While SRM provides a great amount of flexibility around the boot order of your servers using dependencies and priority groups, these are not obeyed for the IP change part of the workflow.  Rest assured that once the IP customisation is complete your servers will come up in the order you specify, so you database applications will work if you set the priorities correctly.

Sheltering your array from the storm

Unfortunately, if you have to suspend a lot of machines, you just have to take the hit.  At this point in time, you can’t control how many machines get suspended at a time or what the timeout is.  By default the timeout is 900 seconds (15 mins), after that the plan throws an error for any remaining servers and moves on.  The servers will continue to suspend in the background.  On deployments with really slow storage, we typically add a prompt after the suspend step so the admin executing the plan can wait until all machines finish, or move on more quickly by clearing the prompt if appropriate.

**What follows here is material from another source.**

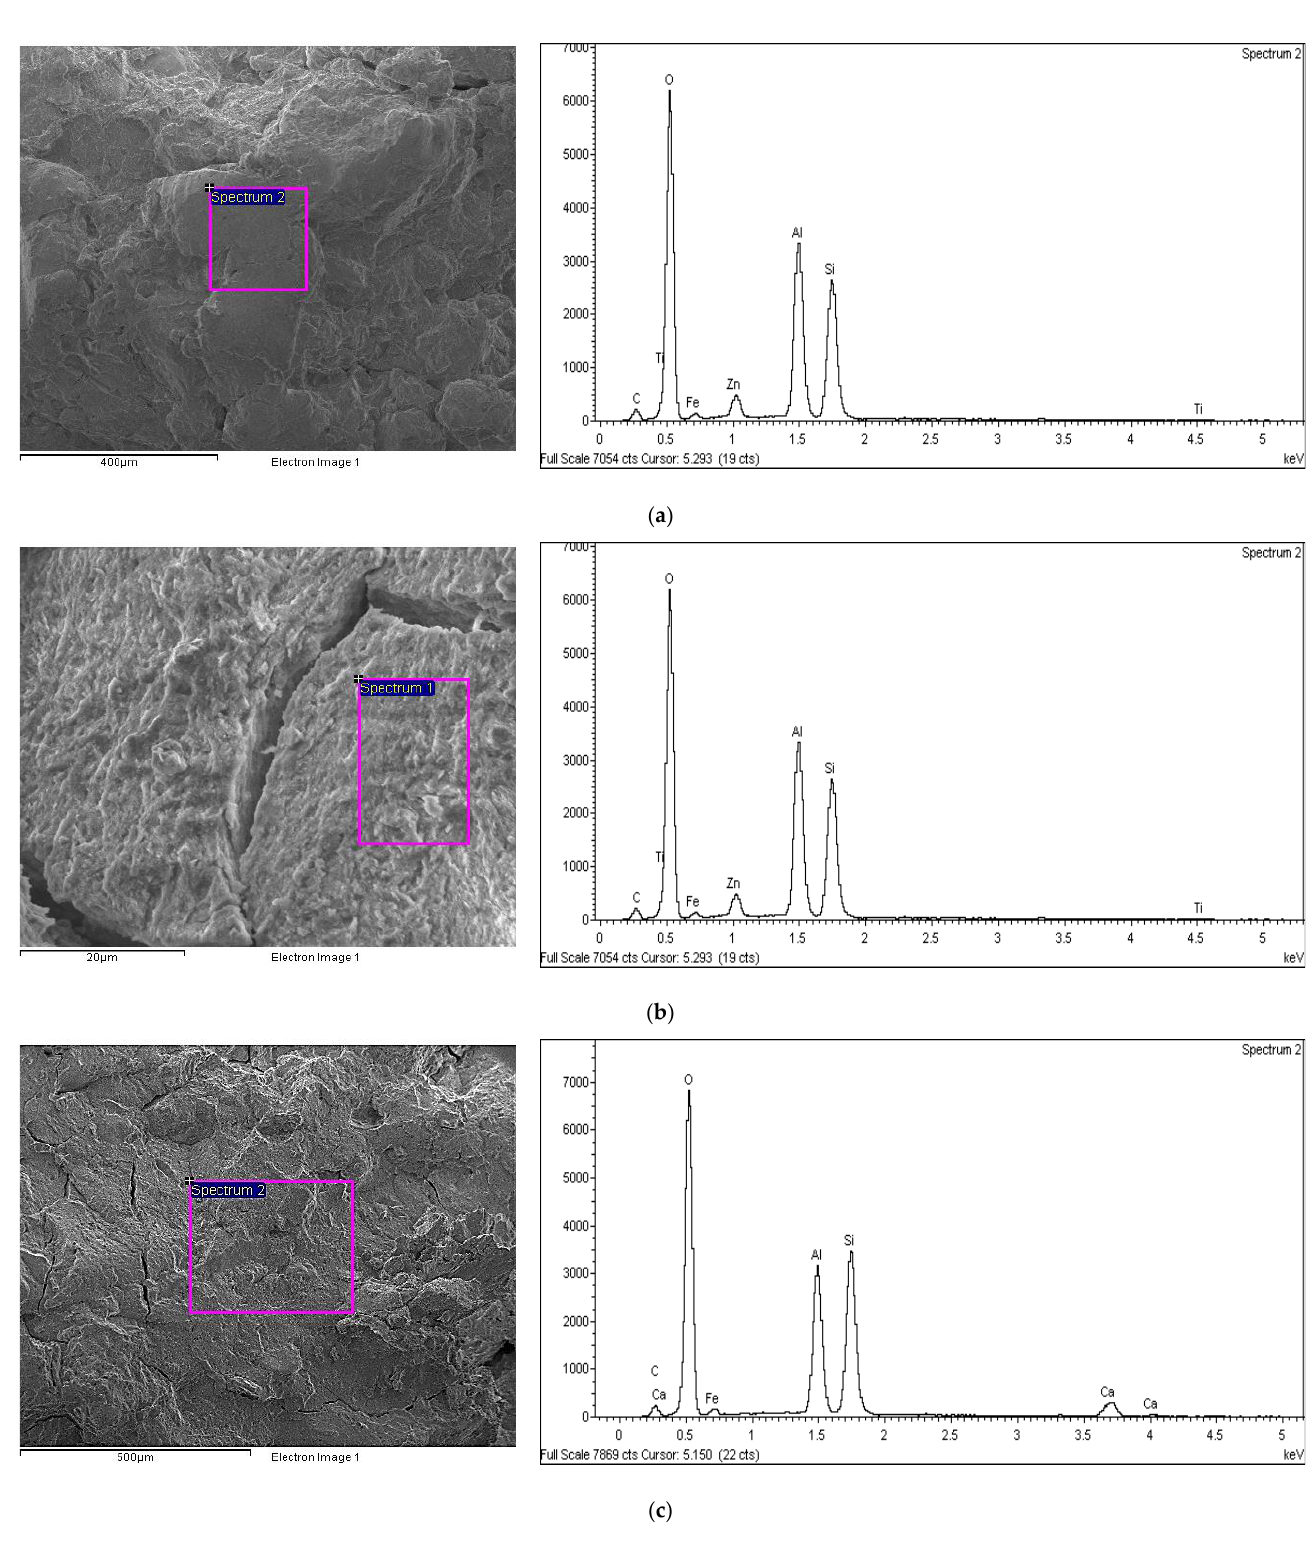
Figure 11. Twenty-eight-day curing period of the EDX spectrum for: ( a ) NLS, ( b ) LS + 5% OPC, and ( c ) LS + OPC + 5% HC. Table 4. EDX analysis for untreated and treated lateritic soil after the compressive strength test at a curing period of 28 days.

When it comes to the real boot storm, all the IPs being customised, on slow storage arrays the default SRM setup will see a couple of machines at most succeed and then they will all fail, effectively ending your recovery.  You’ll be left with all your machines recovered in DR powered off and with the wrong IP addresses.  Thankfully there are some steps we can take to mitigate the impact of the boot storm on our recovery times.  In the advanced settings of SRM we can alter the following to tune how SRM reacts to delayed power and IP customisation operations:

  1. IP Customisation timeout – this can be increased to allow longer before a customisation is timed out and an error occurs, halting recovery of the affected VMs
  2. Power Off Timeout – This has the same effect for timeouts on power off operations
  3. Power On Timeout – As you’d guess, the same effect for timeous on power on operations

The real key to avoiding the boot storm lives in the vmware-dr.xml file:

  1. MaxBootAndShutdownOpsPerCluster – actually found in the config xml file, this set the maximum amount of machines that can be booted or powered off simultaneously

By limiting how many VMs can be powered on at once, and allowing longer timeouts, we can tune SRM to complete the IP customisation operations with less load on the storage and without timing out and failing to recover machines.

Proof is in the pudding

In a recent deployment we found that with just a timeout increase, after an hour almost all operations would timeout and the recoveries would fail, leaving us with a long manual recovery.  Once we had the above setting tuned well, the entire IP customisation would complete inside 1 hour with no failures.  If it ever comes time for a real failover, I know which option I’d prefer!